Tell my husband to come to the phone at once. Yes, it's an emergency."
     
    Unable to sit down or relax, J. D. went to the windows of the ER
lobby to watch the evening traffic roll by. If Sable had to be admitted, he'd
have to post an armed officer outside her room. Hell, he'd stay and guard her
himself—maybe when she regained consciousness, she'd be more in a mood to talk
to him.
    "Was that your wife you brought in?" a gentle voice
asked.
    J. D. turned to see a middle-aged woman standing next to him. She
had on a faded housedress and looked tired, but her smile was sympathetic. What
she'd asked him finally registered—she thought Sable was his wife.

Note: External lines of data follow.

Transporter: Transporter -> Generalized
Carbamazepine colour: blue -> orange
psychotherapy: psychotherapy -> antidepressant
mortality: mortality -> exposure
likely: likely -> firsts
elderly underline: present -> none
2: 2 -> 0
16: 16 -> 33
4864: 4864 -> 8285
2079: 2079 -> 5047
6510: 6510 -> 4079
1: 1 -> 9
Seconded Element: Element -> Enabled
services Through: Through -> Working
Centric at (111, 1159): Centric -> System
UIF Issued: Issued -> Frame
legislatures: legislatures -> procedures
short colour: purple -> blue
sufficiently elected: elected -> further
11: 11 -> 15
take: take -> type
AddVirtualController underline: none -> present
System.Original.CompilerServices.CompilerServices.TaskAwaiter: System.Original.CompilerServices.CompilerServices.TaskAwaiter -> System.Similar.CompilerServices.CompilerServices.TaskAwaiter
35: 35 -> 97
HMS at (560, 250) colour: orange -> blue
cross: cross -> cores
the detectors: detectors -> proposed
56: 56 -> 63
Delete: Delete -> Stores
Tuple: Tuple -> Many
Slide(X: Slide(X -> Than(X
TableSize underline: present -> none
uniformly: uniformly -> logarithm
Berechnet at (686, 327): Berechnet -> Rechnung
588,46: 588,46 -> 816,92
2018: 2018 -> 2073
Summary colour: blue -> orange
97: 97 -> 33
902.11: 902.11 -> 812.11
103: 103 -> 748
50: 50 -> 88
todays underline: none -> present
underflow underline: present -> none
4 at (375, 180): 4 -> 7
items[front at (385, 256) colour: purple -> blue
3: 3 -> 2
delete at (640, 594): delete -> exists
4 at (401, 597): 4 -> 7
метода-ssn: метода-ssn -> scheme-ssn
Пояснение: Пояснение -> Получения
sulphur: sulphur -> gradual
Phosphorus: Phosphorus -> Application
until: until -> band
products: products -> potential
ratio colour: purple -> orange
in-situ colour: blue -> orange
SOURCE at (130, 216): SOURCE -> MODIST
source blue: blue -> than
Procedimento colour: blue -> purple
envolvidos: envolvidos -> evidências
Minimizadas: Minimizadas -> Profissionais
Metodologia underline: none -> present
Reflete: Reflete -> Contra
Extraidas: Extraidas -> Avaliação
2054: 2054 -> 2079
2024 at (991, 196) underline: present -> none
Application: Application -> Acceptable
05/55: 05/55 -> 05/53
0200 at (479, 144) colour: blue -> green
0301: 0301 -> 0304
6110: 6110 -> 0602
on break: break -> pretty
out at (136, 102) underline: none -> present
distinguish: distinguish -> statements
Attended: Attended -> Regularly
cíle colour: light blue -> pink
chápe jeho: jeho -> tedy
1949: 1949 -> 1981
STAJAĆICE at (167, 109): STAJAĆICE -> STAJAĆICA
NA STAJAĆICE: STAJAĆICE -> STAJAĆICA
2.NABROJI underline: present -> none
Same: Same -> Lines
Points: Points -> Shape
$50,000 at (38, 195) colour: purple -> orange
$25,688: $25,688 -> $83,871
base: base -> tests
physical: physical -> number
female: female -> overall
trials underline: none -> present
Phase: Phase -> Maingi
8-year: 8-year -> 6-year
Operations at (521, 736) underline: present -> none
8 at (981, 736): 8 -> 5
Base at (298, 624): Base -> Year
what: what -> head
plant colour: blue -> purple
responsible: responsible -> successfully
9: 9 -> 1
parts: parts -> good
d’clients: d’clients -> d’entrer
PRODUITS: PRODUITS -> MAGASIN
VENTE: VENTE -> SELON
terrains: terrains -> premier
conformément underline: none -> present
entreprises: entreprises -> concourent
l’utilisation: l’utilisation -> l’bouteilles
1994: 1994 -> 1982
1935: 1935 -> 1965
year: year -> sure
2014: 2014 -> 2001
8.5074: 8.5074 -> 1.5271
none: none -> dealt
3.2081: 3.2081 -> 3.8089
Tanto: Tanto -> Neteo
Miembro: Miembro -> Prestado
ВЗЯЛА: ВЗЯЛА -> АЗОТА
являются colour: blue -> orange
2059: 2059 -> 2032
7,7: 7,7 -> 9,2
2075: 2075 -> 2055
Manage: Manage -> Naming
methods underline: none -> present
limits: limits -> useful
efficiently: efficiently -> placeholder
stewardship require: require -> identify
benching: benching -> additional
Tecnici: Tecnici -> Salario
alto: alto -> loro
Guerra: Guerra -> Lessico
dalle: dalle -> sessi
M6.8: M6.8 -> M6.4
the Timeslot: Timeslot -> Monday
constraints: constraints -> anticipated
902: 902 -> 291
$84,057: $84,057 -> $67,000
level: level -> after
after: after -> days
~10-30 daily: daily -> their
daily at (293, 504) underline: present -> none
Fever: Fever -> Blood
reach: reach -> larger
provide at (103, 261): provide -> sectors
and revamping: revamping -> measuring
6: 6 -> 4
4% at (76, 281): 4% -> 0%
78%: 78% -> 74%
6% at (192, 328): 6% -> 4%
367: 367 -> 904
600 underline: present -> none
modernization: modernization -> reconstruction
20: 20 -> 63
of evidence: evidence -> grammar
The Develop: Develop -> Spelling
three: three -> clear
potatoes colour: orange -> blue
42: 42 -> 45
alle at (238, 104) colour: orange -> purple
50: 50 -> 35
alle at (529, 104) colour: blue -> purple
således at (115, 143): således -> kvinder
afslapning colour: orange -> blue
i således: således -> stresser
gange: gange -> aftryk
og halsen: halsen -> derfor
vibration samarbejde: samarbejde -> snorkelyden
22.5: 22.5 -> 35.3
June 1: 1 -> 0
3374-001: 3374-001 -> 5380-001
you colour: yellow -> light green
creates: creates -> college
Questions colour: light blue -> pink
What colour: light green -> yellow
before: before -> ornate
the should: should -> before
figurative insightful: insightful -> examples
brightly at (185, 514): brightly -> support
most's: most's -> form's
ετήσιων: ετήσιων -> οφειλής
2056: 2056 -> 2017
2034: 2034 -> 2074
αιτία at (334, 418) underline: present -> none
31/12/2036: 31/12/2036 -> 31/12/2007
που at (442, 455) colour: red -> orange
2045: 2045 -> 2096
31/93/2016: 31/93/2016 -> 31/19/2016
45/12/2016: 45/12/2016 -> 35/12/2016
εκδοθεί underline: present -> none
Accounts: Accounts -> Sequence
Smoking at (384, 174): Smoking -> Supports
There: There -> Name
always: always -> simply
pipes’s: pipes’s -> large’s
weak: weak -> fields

    Something twisted in his gut. "No, ma'am. She's... a
friend."
    "Well, don't you worry. This here's a good hospital."
She nodded toward the treatment rooms. "My husband's in there now. He
gobbles down two of my po'boys at lunchtime; then he says he's having chest pains."
    Her tone was amused but he could see the worry in her eyes.
"Maybe it's nothing serious."
    "Indigestion, most like. He'll blame it on the peppers and
onions, like always." She laughed at herself. "I keep telling that
man he's got to stop eating so much and so fast, but does he listen to
me?"
    He smiled a little. "Hard for a man to do when his wife's a
good cook."
    "I suppose." She eyed him. "Your girl looked like
she bumped her head real bad—you all get in an accident?"
    "No, ma'am. She fell." He looked back through the
window. "I tried to catch her, but I didn't get there in time." All
he seemed to do was try to catch Sable while she slipped through his fingers.
    A nurse called out a name, and the woman patted his arm.
"That's me. Don't you fret, son. You just take care of her now, and she'll
be fine." She walked over to the nurse, then laughed and accompanied her
back to the treatment rooms.
    J. D.'s attention strayed to a figure in a lab coat and scrubs
talking to an old man outside. It was a woman, but her back was to him. A stray
shaft of light broke through the gathering storm clouds, making her red hair
blaze like dark fire.
    That can't be—
    He swore as he ran for the exit, but the driver of the sedan
blocked his path.
    "Watch where the hell you're going!"
    "Sorry." J. D. paused long enough to steady the old man
before trotting outside.
    Sable was already behind the wheel of the sedan and
backing out. She'd not only faked him out; she was ditching him.